Your email is about to be sent to several hundred thousand people, who will have to spend at least 10 seconds reading it before they can decide if it is interesting. At least two man-weeks will be spent reading your email. Many of the recipients will have to pay to download your email.
I wish HN had this warning next to the "add comment" button. It would improve my posts.
Your message is about to be sent to several hundred thousand very bored people that have nothing better to do. At least two man-weeks worth of time will be spent reading your message instead of looking at lolcats.
It's fun to think everyone is participating because they value everyone else's commentary, but HN is really just a bunch of talkative people mentally in between other tasks.
Poul-Henning Kamp is an incredible FreeBSD hacker, started the varnish project, and was a fantastic person to follow when I subscribed to the freebsd-* mailing lists.

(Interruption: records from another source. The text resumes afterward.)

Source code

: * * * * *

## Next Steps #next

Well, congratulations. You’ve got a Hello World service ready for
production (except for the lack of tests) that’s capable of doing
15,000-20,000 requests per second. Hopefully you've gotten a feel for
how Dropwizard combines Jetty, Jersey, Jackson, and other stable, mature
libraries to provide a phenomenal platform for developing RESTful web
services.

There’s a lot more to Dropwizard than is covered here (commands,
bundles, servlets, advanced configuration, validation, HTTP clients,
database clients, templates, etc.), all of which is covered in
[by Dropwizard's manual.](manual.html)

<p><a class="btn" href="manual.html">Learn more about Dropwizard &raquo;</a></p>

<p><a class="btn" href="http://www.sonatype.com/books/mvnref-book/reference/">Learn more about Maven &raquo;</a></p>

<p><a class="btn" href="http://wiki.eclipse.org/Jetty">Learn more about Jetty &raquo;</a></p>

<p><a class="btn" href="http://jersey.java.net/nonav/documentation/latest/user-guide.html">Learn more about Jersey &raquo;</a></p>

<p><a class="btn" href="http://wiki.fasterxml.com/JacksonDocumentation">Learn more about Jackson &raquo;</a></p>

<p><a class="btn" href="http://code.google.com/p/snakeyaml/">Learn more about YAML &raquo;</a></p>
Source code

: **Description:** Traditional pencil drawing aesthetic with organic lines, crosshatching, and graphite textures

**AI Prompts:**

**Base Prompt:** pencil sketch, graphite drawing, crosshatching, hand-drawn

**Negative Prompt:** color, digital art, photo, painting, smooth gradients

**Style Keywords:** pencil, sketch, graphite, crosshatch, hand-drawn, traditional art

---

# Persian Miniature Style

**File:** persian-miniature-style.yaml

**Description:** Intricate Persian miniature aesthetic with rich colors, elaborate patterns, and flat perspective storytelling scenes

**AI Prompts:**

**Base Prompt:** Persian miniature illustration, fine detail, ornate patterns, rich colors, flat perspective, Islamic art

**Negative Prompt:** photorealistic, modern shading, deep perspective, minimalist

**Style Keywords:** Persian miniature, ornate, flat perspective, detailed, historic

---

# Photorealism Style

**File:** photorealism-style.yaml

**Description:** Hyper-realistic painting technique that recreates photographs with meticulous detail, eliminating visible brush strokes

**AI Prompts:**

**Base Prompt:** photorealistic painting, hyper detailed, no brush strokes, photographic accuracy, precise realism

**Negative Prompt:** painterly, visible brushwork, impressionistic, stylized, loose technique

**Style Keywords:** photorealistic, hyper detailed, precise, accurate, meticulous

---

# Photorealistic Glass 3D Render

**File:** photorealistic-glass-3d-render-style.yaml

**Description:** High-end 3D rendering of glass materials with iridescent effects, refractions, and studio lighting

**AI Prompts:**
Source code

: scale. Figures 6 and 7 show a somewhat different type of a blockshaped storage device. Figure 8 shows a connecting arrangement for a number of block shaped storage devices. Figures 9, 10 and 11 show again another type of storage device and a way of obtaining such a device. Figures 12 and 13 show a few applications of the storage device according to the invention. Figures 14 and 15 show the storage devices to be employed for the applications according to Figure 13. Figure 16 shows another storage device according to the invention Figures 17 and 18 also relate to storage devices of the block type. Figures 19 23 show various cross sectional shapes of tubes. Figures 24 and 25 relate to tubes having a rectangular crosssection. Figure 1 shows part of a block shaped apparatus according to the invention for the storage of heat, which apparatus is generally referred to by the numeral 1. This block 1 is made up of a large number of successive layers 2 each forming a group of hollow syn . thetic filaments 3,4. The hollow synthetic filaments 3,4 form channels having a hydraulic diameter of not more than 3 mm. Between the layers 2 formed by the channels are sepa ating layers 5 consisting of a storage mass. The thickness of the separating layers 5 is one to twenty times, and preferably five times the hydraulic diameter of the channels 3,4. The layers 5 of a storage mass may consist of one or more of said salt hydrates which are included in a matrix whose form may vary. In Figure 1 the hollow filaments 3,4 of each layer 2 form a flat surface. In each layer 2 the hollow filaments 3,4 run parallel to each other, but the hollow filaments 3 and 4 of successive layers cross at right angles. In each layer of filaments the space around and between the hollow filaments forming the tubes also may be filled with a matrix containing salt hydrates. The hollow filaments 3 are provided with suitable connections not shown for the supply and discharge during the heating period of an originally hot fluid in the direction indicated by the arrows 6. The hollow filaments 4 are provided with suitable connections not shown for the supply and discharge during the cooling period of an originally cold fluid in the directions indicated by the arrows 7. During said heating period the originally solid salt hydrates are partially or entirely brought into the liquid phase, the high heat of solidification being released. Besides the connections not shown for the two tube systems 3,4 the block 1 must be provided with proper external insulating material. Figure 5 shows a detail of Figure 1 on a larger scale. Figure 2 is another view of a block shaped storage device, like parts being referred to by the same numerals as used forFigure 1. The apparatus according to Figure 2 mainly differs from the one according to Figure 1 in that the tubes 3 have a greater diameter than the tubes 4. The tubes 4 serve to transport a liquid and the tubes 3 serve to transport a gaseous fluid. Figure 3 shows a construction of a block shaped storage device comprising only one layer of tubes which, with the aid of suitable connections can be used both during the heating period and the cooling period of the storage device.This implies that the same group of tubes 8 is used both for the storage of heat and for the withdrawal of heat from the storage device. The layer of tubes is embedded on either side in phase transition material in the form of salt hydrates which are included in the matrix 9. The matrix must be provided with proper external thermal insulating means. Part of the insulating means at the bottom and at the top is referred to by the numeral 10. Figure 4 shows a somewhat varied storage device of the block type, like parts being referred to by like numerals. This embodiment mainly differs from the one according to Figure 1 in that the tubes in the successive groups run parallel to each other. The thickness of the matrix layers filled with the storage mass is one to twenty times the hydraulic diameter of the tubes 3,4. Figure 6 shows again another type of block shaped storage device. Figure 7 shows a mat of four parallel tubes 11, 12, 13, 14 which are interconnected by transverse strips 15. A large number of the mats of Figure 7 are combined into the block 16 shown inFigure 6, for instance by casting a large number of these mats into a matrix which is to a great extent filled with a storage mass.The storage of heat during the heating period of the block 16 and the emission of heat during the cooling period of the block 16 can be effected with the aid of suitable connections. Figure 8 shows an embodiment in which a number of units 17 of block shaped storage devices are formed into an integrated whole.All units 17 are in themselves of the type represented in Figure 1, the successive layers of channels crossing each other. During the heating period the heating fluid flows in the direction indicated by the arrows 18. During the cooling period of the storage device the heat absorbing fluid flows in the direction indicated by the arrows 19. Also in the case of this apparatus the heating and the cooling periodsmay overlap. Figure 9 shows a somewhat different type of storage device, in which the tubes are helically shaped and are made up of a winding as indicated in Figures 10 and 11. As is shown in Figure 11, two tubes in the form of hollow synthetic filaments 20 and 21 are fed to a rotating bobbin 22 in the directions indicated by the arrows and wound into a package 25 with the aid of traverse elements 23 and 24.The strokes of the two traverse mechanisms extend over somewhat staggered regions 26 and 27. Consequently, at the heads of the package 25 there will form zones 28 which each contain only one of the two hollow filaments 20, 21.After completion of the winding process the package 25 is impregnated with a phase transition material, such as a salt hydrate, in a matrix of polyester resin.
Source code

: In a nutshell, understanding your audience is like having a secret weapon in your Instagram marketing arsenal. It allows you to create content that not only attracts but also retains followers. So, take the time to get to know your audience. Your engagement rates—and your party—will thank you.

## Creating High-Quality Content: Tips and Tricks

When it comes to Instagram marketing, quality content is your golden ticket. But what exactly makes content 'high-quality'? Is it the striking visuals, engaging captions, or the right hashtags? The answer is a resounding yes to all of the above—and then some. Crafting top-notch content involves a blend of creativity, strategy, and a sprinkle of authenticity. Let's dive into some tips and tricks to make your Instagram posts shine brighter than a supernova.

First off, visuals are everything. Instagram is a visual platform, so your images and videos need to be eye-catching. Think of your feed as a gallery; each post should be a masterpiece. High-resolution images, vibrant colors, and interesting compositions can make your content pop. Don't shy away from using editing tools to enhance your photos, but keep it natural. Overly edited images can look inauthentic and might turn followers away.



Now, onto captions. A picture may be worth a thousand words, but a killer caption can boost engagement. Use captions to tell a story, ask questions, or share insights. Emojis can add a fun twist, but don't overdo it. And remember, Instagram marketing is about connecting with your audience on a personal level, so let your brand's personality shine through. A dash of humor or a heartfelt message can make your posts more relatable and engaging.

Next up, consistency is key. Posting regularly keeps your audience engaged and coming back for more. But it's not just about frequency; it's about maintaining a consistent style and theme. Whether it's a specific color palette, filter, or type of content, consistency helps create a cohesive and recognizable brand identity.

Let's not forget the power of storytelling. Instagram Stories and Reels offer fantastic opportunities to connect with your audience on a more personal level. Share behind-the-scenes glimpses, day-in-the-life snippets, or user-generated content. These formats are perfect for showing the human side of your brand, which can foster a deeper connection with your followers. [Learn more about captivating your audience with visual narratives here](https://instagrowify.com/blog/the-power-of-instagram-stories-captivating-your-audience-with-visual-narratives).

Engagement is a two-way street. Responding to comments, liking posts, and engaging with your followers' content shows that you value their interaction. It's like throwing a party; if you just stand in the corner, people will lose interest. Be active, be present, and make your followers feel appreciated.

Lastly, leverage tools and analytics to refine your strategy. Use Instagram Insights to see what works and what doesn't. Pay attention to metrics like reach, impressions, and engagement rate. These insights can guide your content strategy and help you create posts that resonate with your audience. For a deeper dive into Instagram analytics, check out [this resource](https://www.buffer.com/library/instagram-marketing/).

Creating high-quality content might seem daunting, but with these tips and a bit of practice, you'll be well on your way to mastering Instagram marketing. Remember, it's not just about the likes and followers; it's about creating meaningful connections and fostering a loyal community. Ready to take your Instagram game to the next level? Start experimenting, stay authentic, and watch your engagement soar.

He's one of my hacker superstars.
The most common bikeshed problem with web development is with design and user interface. We nicknamed this the 'cornflower blue' problem (fight club reference). Everybody thinks they know what good UI and design is, and they will certainly let you know what they think is right.
I am sure many of you have had the exact same problem, and have also resorted to hiding a new project from various staff members just to prevent the project from becoming a quagmire.
My heart goes out to all passionate, dedicated graphic designers. Who would do this job? Not I, for all the tea in China.
Not only does everyone think they know what good design is, and let you know what they think is right, they'll be looking at you thinking 'what do we need you for? why are we wasting money on you?'
You need to first justify your existence, then justify your abilities to people who know better anyway. Who needs this grief?
The bikeshed email (I knew of it before I knew of Parkinson's work) was a defining moment for me in software development. I refer to it often. It was even the subject of my longest blog post: http://softwaremaven.innerbrane.com/2010/03/why-you-care-abo....
It is interesting that this email came up today on HN, along side the article from Zed Shaw on how he is dropping the Python requirement from Mongrel2 and the debate it has sparked.
Yes, it's an allegory related by Cyril Parkinson, originally in his lectures, and then eventually in his eponymous book. I'm familiar with it.
My question is: why is the subject of this thread "The Original Bike Shed Email", when there were undoubtedly lots of Bike Shed emails prior to October 1999?
Maybe there were, but I haven't found them. Maybe the title should be "The Earliest Bike Shed Email I've Seen". Also, it gives a pretty thorough explanation of the history behind it, something left out by most references I've seen.
Actually, I posted it because somebody linked it earlier today in a comment and it was the best (and earliest) explanation of the Bike Shed phenomena (in a software context) I'd seen.
I wish HN had this warning next to the "add comment" button. It would improve my posts.